**WHAT THE TASK ASKS:** Exact repetition of every entry is required.

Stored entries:
——————————

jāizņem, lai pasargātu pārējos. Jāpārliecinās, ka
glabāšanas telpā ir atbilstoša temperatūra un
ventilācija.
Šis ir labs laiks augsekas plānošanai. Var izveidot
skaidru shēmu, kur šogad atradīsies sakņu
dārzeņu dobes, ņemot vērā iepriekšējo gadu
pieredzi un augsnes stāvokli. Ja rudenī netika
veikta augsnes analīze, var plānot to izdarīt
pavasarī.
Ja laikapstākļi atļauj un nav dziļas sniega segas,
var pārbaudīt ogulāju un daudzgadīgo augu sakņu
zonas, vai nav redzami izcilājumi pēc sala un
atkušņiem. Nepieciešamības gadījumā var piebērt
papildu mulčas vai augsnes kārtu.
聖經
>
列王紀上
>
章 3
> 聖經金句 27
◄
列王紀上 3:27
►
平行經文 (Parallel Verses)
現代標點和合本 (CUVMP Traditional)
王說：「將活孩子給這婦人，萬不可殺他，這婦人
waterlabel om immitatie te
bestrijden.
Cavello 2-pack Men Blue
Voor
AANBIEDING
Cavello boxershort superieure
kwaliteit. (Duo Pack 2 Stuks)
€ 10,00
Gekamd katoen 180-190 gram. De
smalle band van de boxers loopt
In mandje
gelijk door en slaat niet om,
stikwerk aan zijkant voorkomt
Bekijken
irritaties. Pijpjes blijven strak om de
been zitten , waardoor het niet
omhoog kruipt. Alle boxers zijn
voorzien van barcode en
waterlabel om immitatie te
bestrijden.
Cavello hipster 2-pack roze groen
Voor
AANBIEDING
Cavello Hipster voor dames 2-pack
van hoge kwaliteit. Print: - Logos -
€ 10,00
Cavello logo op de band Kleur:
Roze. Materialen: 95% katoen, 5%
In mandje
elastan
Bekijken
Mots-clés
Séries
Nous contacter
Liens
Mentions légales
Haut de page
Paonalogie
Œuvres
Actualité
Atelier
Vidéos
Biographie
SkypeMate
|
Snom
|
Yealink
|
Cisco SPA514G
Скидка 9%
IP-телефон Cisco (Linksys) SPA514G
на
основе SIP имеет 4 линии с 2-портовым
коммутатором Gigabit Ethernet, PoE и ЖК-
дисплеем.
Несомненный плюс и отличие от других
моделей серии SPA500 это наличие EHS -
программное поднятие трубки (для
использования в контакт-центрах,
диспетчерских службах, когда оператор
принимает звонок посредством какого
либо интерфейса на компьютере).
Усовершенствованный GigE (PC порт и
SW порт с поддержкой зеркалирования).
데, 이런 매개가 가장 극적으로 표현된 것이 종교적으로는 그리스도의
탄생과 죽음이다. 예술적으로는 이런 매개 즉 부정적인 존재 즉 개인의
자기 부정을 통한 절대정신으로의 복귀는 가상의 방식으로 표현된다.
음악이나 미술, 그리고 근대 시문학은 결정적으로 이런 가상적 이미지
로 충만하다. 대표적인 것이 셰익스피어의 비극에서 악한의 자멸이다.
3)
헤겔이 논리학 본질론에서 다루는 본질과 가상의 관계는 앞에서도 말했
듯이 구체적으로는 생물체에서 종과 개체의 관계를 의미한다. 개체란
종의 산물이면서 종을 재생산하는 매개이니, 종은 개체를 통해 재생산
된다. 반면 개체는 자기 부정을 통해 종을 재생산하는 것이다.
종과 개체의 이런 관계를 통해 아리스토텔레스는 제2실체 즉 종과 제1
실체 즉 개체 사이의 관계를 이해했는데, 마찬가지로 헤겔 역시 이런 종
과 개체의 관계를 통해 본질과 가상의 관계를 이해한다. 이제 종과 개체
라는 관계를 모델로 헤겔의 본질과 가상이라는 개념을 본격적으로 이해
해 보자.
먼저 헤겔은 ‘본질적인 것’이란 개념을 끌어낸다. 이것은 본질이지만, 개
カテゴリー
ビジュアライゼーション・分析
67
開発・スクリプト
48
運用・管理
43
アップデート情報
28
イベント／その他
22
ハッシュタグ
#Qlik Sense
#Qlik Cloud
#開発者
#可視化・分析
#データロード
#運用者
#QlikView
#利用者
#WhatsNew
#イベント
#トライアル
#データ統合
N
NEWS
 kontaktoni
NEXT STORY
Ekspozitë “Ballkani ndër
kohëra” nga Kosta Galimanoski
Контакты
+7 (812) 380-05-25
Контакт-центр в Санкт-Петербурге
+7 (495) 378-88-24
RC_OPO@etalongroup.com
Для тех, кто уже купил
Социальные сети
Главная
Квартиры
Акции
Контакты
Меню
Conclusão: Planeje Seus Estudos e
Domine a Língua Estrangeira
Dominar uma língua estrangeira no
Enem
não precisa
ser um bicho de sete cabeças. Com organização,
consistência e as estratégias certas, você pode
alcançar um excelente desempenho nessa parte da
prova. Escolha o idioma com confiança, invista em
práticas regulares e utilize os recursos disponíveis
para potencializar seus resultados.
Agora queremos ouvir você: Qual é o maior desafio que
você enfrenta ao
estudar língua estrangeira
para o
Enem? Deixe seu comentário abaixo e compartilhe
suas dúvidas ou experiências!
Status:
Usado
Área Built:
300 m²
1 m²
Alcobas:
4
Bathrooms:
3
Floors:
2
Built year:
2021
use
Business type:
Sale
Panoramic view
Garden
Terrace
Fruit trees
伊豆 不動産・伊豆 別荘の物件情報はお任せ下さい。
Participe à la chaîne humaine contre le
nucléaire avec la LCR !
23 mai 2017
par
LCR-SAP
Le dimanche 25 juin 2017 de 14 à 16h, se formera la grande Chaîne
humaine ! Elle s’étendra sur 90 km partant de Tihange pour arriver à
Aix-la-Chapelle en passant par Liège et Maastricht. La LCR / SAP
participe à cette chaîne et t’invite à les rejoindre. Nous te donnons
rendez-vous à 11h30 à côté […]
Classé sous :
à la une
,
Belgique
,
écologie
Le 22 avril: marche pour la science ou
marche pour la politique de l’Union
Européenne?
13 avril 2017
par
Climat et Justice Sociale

——————————

**ANSWER BOX:**
jāizņem, lai pasargātu pārējos. Jāpārliecinās, ka
glabāšanas telpā ir atbilstoša temperatūra un
ventilācija.
Šis ir labs laiks augsekas plānošanai. Var izveidot
skaidru shēmu, kur šogad atradīsies sakņu
dārzeņu dobes, ņemot vērā iepriekšējo gadu
pieredzi un augsnes stāvokli. Ja rudenī netika
veikta augsnes analīze, var plānot to izdarīt
pavasarī.
Ja laikapstākļi atļauj un nav dziļas sniega segas,
var pārbaudīt ogulāju un daudzgadīgo augu sakņu
zonas, vai nav redzami izcilājumi pēc sala un
atkušņiem. Nepieciešamības gadījumā var piebērt
papildu mulčas vai augsnes kārtu.
聖經
>
列王紀上
>
章 3
> 聖經金句 27
◄
列王紀上 3:27
►
平行經文 (Parallel Verses)
現代標點和合本 (CUVMP Traditional)
王說：「將活孩子給這婦人，萬不可殺他，這婦人
waterlabel om immitatie te
bestrijden.
Cavello 2-pack Men Blue
Voor
AANBIEDING
Cavello boxershort superieure
kwaliteit. (Duo Pack 2 Stuks)
€ 10,00
Gekamd katoen 180-190 gram. De
smalle band van de boxers loopt
In mandje
gelijk door en slaat niet om,
stikwerk aan zijkant voorkomt
Bekijken
irritaties. Pijpjes blijven strak om de
been zitten , waardoor het niet
omhoog kruipt. Alle boxers zijn
voorzien van barcode en
waterlabel om immitatie te
bestrijden.
Cavello hipster 2-pack roze groen
Voor
AANBIEDING
Cavello Hipster voor dames 2-pack
van hoge kwaliteit. Print: - Logos -
€ 10,00
Cavello logo op de band Kleur:
Roze. Materialen: 95% katoen, 5%
In mandje
elastan
Bekijken
Mots-clés
Séries
Nous contacter
Liens
Mentions légales
Haut de page
Paonalogie
Œuvres
Actualité
Atelier
Vidéos
Biographie
SkypeMate
|
Snom
|
Yealink
|
Cisco SPA514G
Скидка 9%
IP-телефон Cisco (Linksys) SPA514G
на
основе SIP имеет 4 линии с 2-портовым
коммутатором Gigabit Ethernet, PoE и ЖК-
дисплеем.
Несомненный плюс и отличие от других
моделей серии SPA500 это наличие EHS -
программное поднятие трубки (для
использования в контакт-центрах,
диспетчерских службах, когда оператор
принимает звонок посредством какого
либо интерфейса на компьютере).
Усовершенствованный GigE (PC порт и
SW порт с поддержкой зеркалирования).
데, 이런 매개가 가장 극적으로 표현된 것이 종교적으로는 그리스도의
탄생과 죽음이다. 예술적으로는 이런 매개 즉 부정적인 존재 즉 개인의
자기 부정을 통한 절대정신으로의 복귀는 가상의 방식으로 표현된다.
음악이나 미술, 그리고 근대 시문학은 결정적으로 이런 가상적 이미지
로 충만하다. 대표적인 것이 셰익스피어의 비극에서 악한의 자멸이다.
3)
헤겔이 논리학 본질론에서 다루는 본질과 가상의 관계는 앞에서도 말했
듯이 구체적으로는 생물체에서 종과 개체의 관계를 의미한다. 개체란
종의 산물이면서 종을 재생산하는 매개이니, 종은 개체를 통해 재생산
된다. 반면 개체는 자기 부정을 통해 종을 재생산하는 것이다.
종과 개체의 이런 관계를 통해 아리스토텔레스는 제2실체 즉 종과 제1
실체 즉 개체 사이의 관계를 이해했는데, 마찬가지로 헤겔 역시 이런 종
과 개체의 관계를 통해 본질과 가상의 관계를 이해한다. 이제 종과 개체
라는 관계를 모델로 헤겔의 본질과 가상이라는 개념을 본격적으로 이해
해 보자.
먼저 헤겔은 ‘본질적인 것’이란 개념을 끌어낸다. 이것은 본질이지만, 개
カテゴリー
ビジュアライゼーション・分析
67
開発・スクリプト
48
運用・管理
43
アップデート情報
28
イベント／その他
22
ハッシュタグ
#Qlik Sense
#Qlik Cloud
#開発者
#可視化・分析
#データロード
#運用者
#QlikView
#利用者
#WhatsNew
#イベント
#トライアル
#データ統合
N
NEWS
 kontaktoni
NEXT STORY
Ekspozitë “Ballkani ndër
kohëra” nga Kosta Galimanoski
Контакты
+7 (812) 380-05-25
Контакт-центр в Санкт-Петербурге
+7 (495) 378-88-24
RC_OPO@etalongroup.com
Для тех, кто уже купил
Социальные сети
Главная
Квартиры
Акции
Контакты
Меню
Conclusão: Planeje Seus Estudos e
Domine a Língua Estrangeira
Dominar uma língua estrangeira no
Enem
não precisa
ser um bicho de sete cabeças. Com organização,
consistência e as estratégias certas, você pode
alcançar um excelente desempenho nessa parte da
prova. Escolha o idioma com confiança, invista em
práticas regulares e utilize os recursos disponíveis
para potencializar seus resultados.
Agora queremos ouvir você: Qual é o maior desafio que
você enfrenta ao
estudar língua estrangeira
para o
Enem? Deixe seu comentário abaixo e compartilhe
suas dúvidas ou experiências!
Status:
Usado
Área Built:
300 m²
1 m²
Alcobas:
4
Bathrooms:
3
Floors:
2
Built year:
2021
use
Business type:
Sale
Panoramic view
Garden
Terrace
Fruit trees
伊豆 不動産・伊豆 別荘の物件情報はお任せ下さい。
Participe à la chaîne humaine contre le
nucléaire avec la LCR !
23 mai 2017
par
LCR-SAP
Le dimanche 25 juin 2017 de 14 à 16h, se formera la grande Chaîne
humaine ! Elle s’étendra sur 90 km partant de Tihange pour arriver à
Aix-la-Chapelle en passant par Liège et Maastricht. La LCR / SAP
participe à cette chaîne et t’invite à les rejoindre. Nous te donnons
rendez-vous à 11h30 à côté […]
Classé sous :
à la une
,
Belgique
,
écologie
Le 22 avril: marche pour la science ou
marche pour la politique de l’Union
Européenne?
13 avril 2017
par
Climat et Justice Sociale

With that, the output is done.